┌──

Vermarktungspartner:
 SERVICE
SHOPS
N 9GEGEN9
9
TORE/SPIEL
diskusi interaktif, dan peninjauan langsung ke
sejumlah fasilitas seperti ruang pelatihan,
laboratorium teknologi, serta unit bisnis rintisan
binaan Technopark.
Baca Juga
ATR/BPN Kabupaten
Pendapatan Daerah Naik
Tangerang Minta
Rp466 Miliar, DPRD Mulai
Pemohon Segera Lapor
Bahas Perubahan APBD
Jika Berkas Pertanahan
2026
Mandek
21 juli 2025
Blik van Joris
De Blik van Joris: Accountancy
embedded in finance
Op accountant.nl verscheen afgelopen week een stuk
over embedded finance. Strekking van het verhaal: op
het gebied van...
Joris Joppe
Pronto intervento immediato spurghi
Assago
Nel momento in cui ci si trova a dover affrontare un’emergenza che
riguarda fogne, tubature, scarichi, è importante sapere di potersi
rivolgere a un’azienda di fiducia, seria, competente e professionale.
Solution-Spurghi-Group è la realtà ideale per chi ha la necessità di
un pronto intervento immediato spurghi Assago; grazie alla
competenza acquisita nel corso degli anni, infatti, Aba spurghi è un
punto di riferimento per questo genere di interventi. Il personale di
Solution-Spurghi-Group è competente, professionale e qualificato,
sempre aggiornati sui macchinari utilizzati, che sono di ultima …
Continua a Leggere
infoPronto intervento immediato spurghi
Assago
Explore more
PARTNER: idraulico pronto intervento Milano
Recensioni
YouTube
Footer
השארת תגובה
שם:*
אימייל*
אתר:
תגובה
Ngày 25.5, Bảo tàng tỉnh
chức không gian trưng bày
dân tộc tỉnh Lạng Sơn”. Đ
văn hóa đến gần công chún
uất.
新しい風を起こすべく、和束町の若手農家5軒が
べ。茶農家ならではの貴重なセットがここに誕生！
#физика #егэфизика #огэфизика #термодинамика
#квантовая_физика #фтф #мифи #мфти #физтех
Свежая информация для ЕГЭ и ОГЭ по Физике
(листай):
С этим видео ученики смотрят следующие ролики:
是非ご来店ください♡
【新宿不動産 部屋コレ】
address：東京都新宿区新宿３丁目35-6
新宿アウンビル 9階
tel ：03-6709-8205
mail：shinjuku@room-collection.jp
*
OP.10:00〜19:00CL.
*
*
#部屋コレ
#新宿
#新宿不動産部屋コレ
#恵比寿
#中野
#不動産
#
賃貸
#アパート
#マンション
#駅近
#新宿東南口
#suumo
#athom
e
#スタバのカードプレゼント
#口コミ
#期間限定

└──

Look through the listing and return each line containing the word "tỉnh".

**Solution to this task:**
Ngày 25.5, Bảo tàng tỉnh
dân tộc tỉnh Lạng Sơn”. Đ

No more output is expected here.